Der Begriff des psychischen Defekts bedeutet nicht nur eine bestimmte Form der psychischen Störung, sondern umfasst auch die damit verbundene Symptomatik. So wird im Rahmen der Diagnostik der Schizophrenie auch von Defizienzsymptomatik (Negativsymptomatik) gesprochen. Sie wird auch als Minussymptomatik bezeichnet und von der Plussymptomatik unterschieden.[2] In der klassischen deutschen Psychiatrie und dem von ihr verwendeten triadischen System seelischer Krankheiten ist der Begriff Defekt vornehmlich an das Konzept der organischen Psychose gebunden als körperlich begründbarer Krankheitsform. Allerdings sind hierbei auch reversible Zustandsbilder zu berücksichtigen (siehe dazu den Begriff der Funktionspsychosen).[3]

Einzelnachweise

  1. Stavros Mentzos: Neurotische Konfliktverarbeitung. Einführung in die psychoanalytische Neurosenlehre unter Berücksichtigung neuerer Perspektiven. © 1982 Kindler, Fischer-Taschenbuch, Frankfurt 1992, ISBN 3-596-42239-6. S. 143 ff. zu Stw. „Ich-Defekt“.
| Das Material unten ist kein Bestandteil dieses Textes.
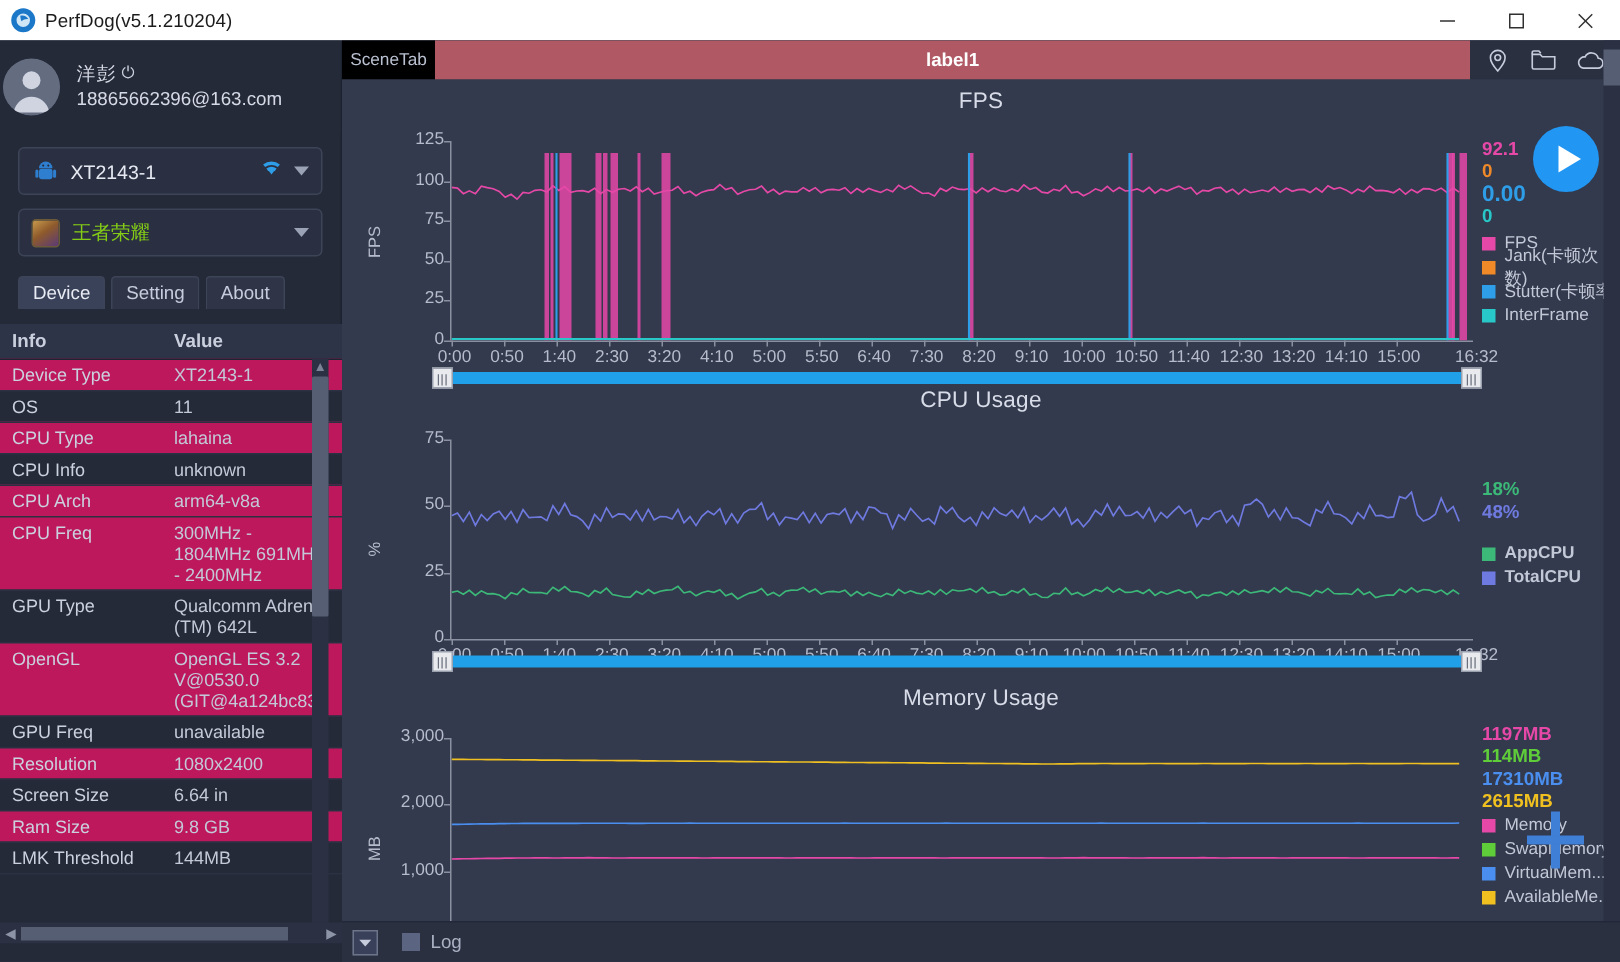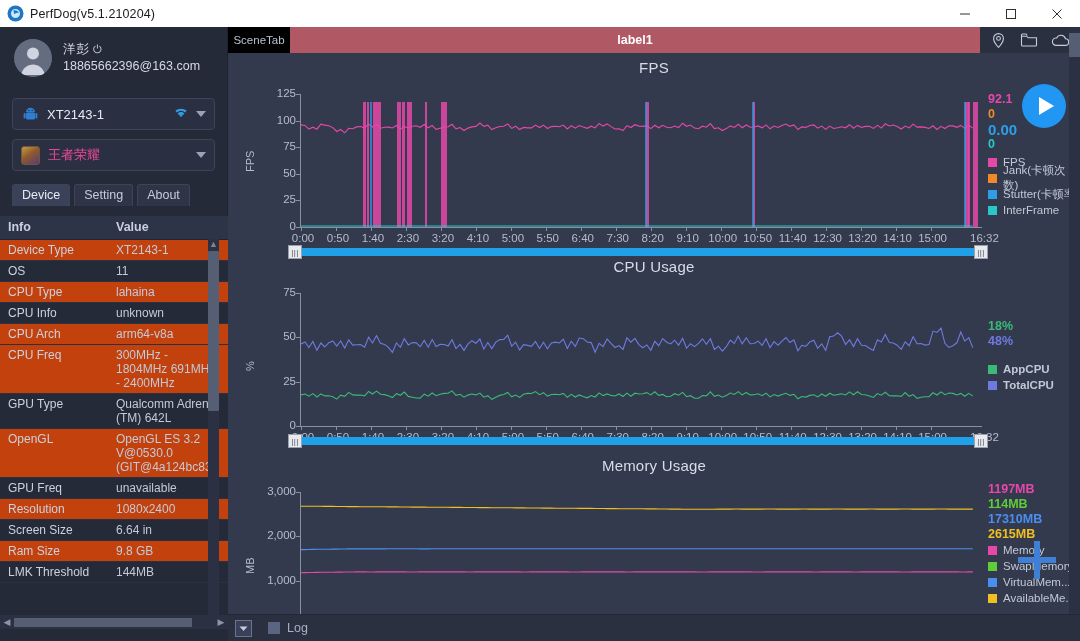--- a/index.html
+++ b/index.html
@@ -23,41 +23,41 @@
     color: #303030;
   }
   .win-btn svg { display: block; }
 
   
   .sidebar {
     position: absolute; left: 0; top: 27px; width: 228px; height: 614px;
     background: #252a38; border-right: 1px solid #1d2230;
   }
   .acct {
-    height: 62px; display: flex; align-items: center; padding-left: 14px;
+    height: 62px; display: flex; align-items: center; padding-left: 2px;
     background: #252a38;
   }
   .avatar {
     width: 38px; height: 38px; border-radius: 50%; background: #5a6275;
     display: flex; align-items: flex-end; justify-content: center; overflow: hidden;
     flex: 0 0 38px;
   }
   .acct-text { margin-left: 11px; line-height: 1.35; }
   .acct-name { font-size: 12.5px; color: #d6dae6; letter-spacing: 1px; }
   .acct-mail { font-size: 12.5px; color: #d6dae6; }
   .power { color: #cfd4e0; font-size: 11px; margin-left: 3px; }
 
   .combo {
     margin: 9px 12px 0 12px; height: 32px; border: 1px solid #3c4considered;
     border: 1px solid #3d4457; border-radius: 4px; background: #2a3042;
     display: flex; align-items: center; padding: 0 8px;
   }
   .combo-ico { width: 18px; height: 18px; flex: 0 0 18px; display:flex; align-items:center; justify-content:center;}
   .combo-label { margin-left: 8px; font-size: 13px; color: #e6e9f2; }
-  .combo-label.dim { color: #ec4899; }
+  .combo-label.dim { color: #84cc16; }
   .combo-right { margin-left: auto; display: flex; align-items: center; gap: 7px; }
   .caret { width: 0; height: 0; border-left: 5px solid transparent; border-right: 5px solid transparent;
            border-top: 6px solid #9aa2b6; }
   .app-ico {
     width: 19px; height: 19px; border-radius: 3px; flex: 0 0 19px;
     background: linear-gradient(145deg,#c79a4d 0%, #8e5a2b 45%, #5a3a78 100%);
     border: 1px solid #6b5a3a;
   }
 
   .tabs { display: flex; margin: 13px 0 0 12px; gap: 4px; }
@@ -74,21 +74,21 @@
   .tbl th {
     text-align: left; font-size: 12.5px; font-weight: bold; color: #c9cfdd;
     background: #2e3purple; background: #2e3447; padding: 4px 8px; height: 23px;
     border-bottom: 1px solid #1f2looking; border-bottom: 1px solid #1f2433;
   }
   .tbl td {
     font-size: 12px; color: #c3c9d8; padding: 3px 8px; vertical-align: top;
     border-bottom: 1px solid #2b3142;
   }
   .tbl col.c1 { width: 108px; }
-  .tbl tr.alt td { background: #c2410c; }
+  .tbl tr.alt td { background: #be185d; }
   .tbl tr td:first-child { color: #cbd1df; }
 
   .vscroll {
     position: absolute; right: 8px; top: 212px; width: 11px; height: 388px;
     background: #2b3142;
   }
   .vscroll .thumb { position:absolute; left:0; top: 12px; width: 11px; height: 160px; background:#565e74; border-radius:1px;}
   .vscroll .arrow { position:absolute; left:1px; width:9px; height:9px; color:#7d langue; color:#7d8498; font-size:9px; text-align:center;}
 
   .hscroll {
  2. a b Uwe Henrik Peters: Wörterbuch der Psychiatrie und medizinischen Psychologie. 3. Auflage. Urban & Schwarzenberg, München 1984; (a) zu Wb.-Lemma: Defekt: S. 106; (b) zu Wb.-Lemmata: Minussymptomatik: S. 352 und Plussymptomatik: S. 417.
  3. a b Hans Heinrich Wieck: Depressiv getönte Durchgangssyndrome. In: Hanns Hippius, Helmut Selbach: Das depressive Syndrom. Internationales Symposium, Berlin am 16. und 17. Februar 1968. Urban & Schwarzenberg, Berlin, Wien 1969. S. 458 f.
  4. Thomas Bock, Dorothea Buck, Ingeborg Esterer: Es ist normal, verschieden zu sein. 2. Auflage. Psychiatrie, Bonn 2000, ISBN 3-88414-206-2, S. 12.
  5. Erwin H. Ackerknecht: Kurze Geschichte der Psychiatrie. 3. Auflage. Enke, Stuttgart 1985, ISBN 3-432-80043-6, S. 36.
  6. Klaus Dörner: Bürger und Irre. Zur Sozialgeschichte und Wissenschaftssoziologie der Psychiatrie. Fischer, Frankfurt am Main 1975, ISBN 3-436-02101-6, S. 121 ff.
  7. Stavros Mentzos: Psychodynamische Modelle in der Psychiatrie. 2. Auflage. Vandenhoeck & Ruprecht, Göttingen 1992, ISBN 3-525-45727-8, S. 13, 29 ff.